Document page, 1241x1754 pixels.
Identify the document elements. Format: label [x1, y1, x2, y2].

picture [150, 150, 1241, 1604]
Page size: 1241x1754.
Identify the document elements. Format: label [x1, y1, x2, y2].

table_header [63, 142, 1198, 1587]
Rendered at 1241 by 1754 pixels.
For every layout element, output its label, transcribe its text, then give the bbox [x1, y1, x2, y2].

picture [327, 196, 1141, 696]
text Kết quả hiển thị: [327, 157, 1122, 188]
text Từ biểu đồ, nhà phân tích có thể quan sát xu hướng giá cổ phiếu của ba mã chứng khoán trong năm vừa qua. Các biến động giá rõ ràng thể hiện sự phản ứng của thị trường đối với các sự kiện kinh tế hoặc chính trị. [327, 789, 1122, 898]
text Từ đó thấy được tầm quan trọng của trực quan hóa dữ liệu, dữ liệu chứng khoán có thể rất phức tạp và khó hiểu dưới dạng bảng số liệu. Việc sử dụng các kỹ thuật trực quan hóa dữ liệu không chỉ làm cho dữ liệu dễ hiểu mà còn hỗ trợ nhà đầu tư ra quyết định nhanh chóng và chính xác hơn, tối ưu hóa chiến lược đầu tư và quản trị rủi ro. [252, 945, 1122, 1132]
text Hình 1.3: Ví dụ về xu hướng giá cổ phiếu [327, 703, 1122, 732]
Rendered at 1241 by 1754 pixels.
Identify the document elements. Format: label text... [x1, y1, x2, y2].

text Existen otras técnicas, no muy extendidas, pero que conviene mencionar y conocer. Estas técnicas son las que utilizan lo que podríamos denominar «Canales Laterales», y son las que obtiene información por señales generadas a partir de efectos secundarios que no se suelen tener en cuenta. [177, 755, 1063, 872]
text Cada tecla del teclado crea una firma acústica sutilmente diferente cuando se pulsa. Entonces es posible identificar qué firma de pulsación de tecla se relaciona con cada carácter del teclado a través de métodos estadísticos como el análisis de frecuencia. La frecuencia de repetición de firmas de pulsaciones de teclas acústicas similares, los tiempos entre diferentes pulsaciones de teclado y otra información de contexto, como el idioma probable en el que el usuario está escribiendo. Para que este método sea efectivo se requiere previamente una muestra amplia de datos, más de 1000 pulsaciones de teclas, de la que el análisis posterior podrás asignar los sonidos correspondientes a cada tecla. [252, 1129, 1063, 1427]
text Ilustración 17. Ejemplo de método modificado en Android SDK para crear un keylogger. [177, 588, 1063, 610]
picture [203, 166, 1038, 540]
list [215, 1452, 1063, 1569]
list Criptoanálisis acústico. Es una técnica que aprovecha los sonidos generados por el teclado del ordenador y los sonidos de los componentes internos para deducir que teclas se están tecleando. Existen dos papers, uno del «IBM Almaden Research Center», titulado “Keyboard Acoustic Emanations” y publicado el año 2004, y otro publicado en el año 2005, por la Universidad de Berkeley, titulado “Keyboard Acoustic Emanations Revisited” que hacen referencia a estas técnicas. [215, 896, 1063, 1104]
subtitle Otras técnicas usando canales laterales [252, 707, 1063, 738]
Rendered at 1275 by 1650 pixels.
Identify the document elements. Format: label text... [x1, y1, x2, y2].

------------------------------------------------------------

→ **Exercise details**:
Nothing in the entries should be left out; please reproduce them all exactly.

→ **Exercise result**:
Document page, 1241x1754 pixels.
Identify the document elements. Format: label [x1, y1, x2, y2].

picture [150, 150, 1241, 1604]
Page size: 1241x1754.
Identify the document elements. Format: label [x1, y1, x2, y2].

table_header [63, 142, 1198, 1587]
Rendered at 1241 by 1754 pixels.
For every layout element, output its label, transcribe its text, then give the bbox [x1, y1, x2, y2].

picture [327, 196, 1141, 696]
text Kết quả hiển thị: [327, 157, 1122, 188]
text Từ biểu đồ, nhà phân tích có thể quan sát xu hướng giá cổ phiếu của ba mã chứng khoán trong năm vừa qua. Các biến động giá rõ ràng thể hiện sự phản ứng của thị trường đối với các sự kiện kinh tế hoặc chính trị. [327, 789, 1122, 898]
text Từ đó thấy được tầm quan trọng của trực quan hóa dữ liệu, dữ liệu chứng khoán có thể rất phức tạp và khó hiểu dưới dạng bảng số liệu. Việc sử dụng các kỹ thuật trực quan hóa dữ liệu không chỉ làm cho dữ liệu dễ hiểu mà còn hỗ trợ nhà đầu tư ra quyết định nhanh chóng và chính xác hơn, tối ưu hóa chiến lược đầu tư và quản trị rủi ro. [252, 945, 1122, 1132]
text Hình 1.3: Ví dụ về xu hướng giá cổ phiếu [327, 703, 1122, 732]
Rendered at 1241 by 1754 pixels.
Identify the document elements. Format: label text... [x1, y1, x2, y2].

text Existen otras técnicas, no muy extendidas, pero que conviene mencionar y conocer. Estas técnicas son las que utilizan lo que podríamos denominar «Canales Laterales», y son las que obtiene información por señales generadas a partir de efectos secundarios que no se suelen tener en cuenta. [177, 755, 1063, 872]
text Cada tecla del teclado crea una firma acústica sutilmente diferente cuando se pulsa. Entonces es posible identificar qué firma de pulsación de tecla se relaciona con cada carácter del teclado a través de métodos estadísticos como el análisis de frecuencia. La frecuencia de repetición de firmas de pulsaciones de teclas acústicas similares, los tiempos entre diferentes pulsaciones de teclado y otra información de contexto, como el idioma probable en el que el usuario está escribiendo. Para que este método sea efectivo se requiere previamente una muestra amplia de datos, más de 1000 pulsaciones de teclas, de la que el análisis posterior podrás asignar los sonidos correspondientes a cada tecla. [252, 1129, 1063, 1427]
text Ilustración 17. Ejemplo de método modificado en Android SDK para crear un keylogger. [177, 588, 1063, 610]
picture [203, 166, 1038, 540]
list [215, 1452, 1063, 1569]
list Criptoanálisis acústico. Es una técnica que aprovecha los sonidos generados por el teclado del ordenador y los sonidos de los componentes internos para deducir que teclas se están tecleando. Existen dos papers, uno del «IBM Almaden Research Center», titulado “Keyboard Acoustic Emanations” y publicado el año 2004, y otro publicado en el año 2005, por la Universidad de Berkeley, titulado “Keyboard Acoustic Emanations Revisited” que hacen referencia a estas técnicas. [215, 896, 1063, 1104]
subtitle Otras técnicas usando canales laterales [252, 707, 1063, 738]
Rendered at 1275 by 1650 pixels.
Identify the document elements. Format: label text... [x1, y1, x2, y2].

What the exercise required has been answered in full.